(EXERCISE DETAILS): Copy the material word for word, from its first line through the line containing "### Footnotes", including both ends. Leave the pictures out of your answer.

┌─ WORKING DATA

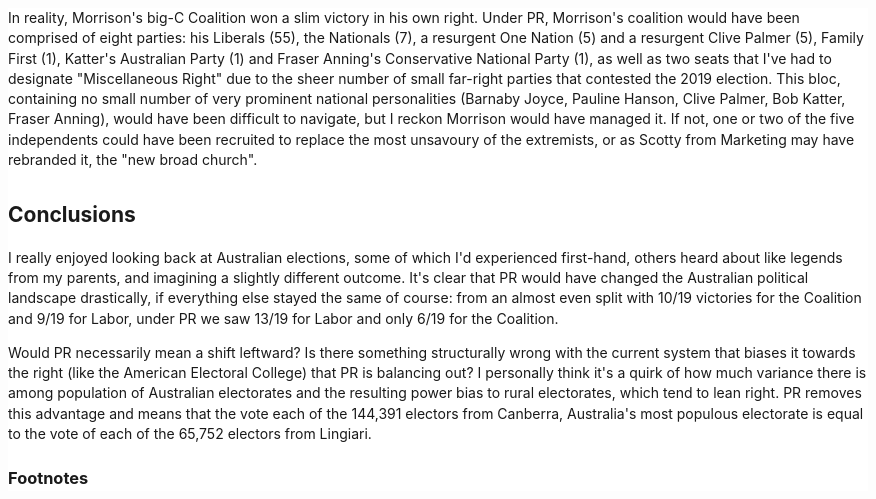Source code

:In reality, Morrison's big-C Coalition won a slim victory in his own right. Under PR, Morrison's coalition would have been comprised of eight parties: his Liberals (55), the Nationals (7), a resurgent One Nation (5) and a resurgent Clive Palmer (5), Family First (1), Katter's Australian Party (1) and Fraser Anning's Conservative National Party (1), as well as two seats that I've had to designate "Miscellaneous Right" due to the sheer number of small far-right parties that contested the 2019 election. This bloc, containing no small number of very prominent national personalities (Barnaby Joyce, Pauline Hanson, Clive Palmer, Bob Katter, Fraser Anning), would have been difficult to navigate, but I reckon Morrison would have managed it. If not, one or two of the five independents could have been recruited to replace the most unsavoury of the extremists, or as Scotty from Marketing may have rebranded it, the "new broad church". 

## Conclusions

I really enjoyed looking back at Australian elections, some of which I'd experienced first-hand, others heard about like legends from my parents, and imagining a slightly different outcome. It's clear that PR would have changed the Australian political landscape drastically, if everything else stayed the same of course: from an almost even split with 10/19 victories for the Coalition and 9/19 for Labor, under PR we saw 13/19 for Labor and only 6/19 for the Coalition. 

Would PR necessarily mean a shift leftward? Is there something structurally wrong with the current system that biases it towards the right (like the American Electoral College) that PR is balancing out? I personally think it's a quirk of how much variance there is among population of Australian electorates and the resulting power bias to rural electorates, which tend to lean right. PR removes this advantage and means that the vote each of the 144,391 electors from Canberra, Australia's most populous electorate is equal to the vote of each of the 65,752 electors from Lingiari. 

### Footnotes

[^1]: After running all the analysis I started to think it might be interesting to think about the results under PR systems with different electoral threshholds. I didn't end up running the numbers, but it looks to me like there is a spectrum from full PR to the current system which can be thought of as a one-parameter space parametrised by the "electoral threshhold". So the preferential voting essentially looks like what PR would look like with a threshhold around 30%, but with an extra "layer" afforded by the preferences, to attempt to fairly handle all those thrown-away votes. 

[^2]: In reality, Hayden went on to serve as Governor-General of Australia 1989 to 1996. 

[^3]: I didn't fully calculate the PR results for elections prior to 1972, but in 1969 PR would have erased John Gorton's slim victory and given the Prime Ministership to opposition leader Gough Whitlam. In 1966 Holt would still have won, and Menzies' victories from 1949 to 1963 look robust enough to assume he'd keep his "longest serving Prime Minister" medal (1954 and 1961 would have been close). 

[^4]: In the late 90s the Australia First party, led by Liberal breakaway Graeme Campbell, wasn't *quite* as despicable as it is [today](https://en.wikipedia.org/wiki/Australia_First_Party). 

[^5]: In 2016 the Christian Democrats had their best ever result with over 178,000 first preference votes, as a protest vote against Turnbull's promise to hold the same-sex marriage plebescite, which eventually did occur and succeed in 2017.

└─

(SOLUTION FOR THIS PROBLEM):
Source code

:In reality, Morrison's big-C Coalition won a slim victory in his own right. Under PR, Morrison's coalition would have been comprised of eight parties: his Liberals (55), the Nationals (7), a resurgent One Nation (5) and a resurgent Clive Palmer (5), Family First (1), Katter's Australian Party (1) and Fraser Anning's Conservative National Party (1), as well as two seats that I've had to designate "Miscellaneous Right" due to the sheer number of small far-right parties that contested the 2019 election. This bloc, containing no small number of very prominent national personalities (Barnaby Joyce, Pauline Hanson, Clive Palmer, Bob Katter, Fraser Anning), would have been difficult to navigate, but I reckon Morrison would have managed it. If not, one or two of the five independents could have been recruited to replace the most unsavoury of the extremists, or as Scotty from Marketing may have rebranded it, the "new broad church". 

## Conclusions

I really enjoyed looking back at Australian elections, some of which I'd experienced first-hand, others heard about like legends from my parents, and imagining a slightly different outcome. It's clear that PR would have changed the Australian political landscape drastically, if everything else stayed the same of course: from an almost even split with 10/19 victories for the Coalition and 9/19 for Labor, under PR we saw 13/19 for Labor and only 6/19 for the Coalition. 

Would PR necessarily mean a shift leftward? Is there something structurally wrong with the current system that biases it towards the right (like the American Electoral College) that PR is balancing out? I personally think it's a quirk of how much variance there is among population of Australian electorates and the resulting power bias to rural electorates, which tend to lean right. PR removes this advantage and means that the vote each of the 144,391 electors from Canberra, Australia's most populous electorate is equal to the vote of each of the 65,752 electors from Lingiari. 

### Footnotes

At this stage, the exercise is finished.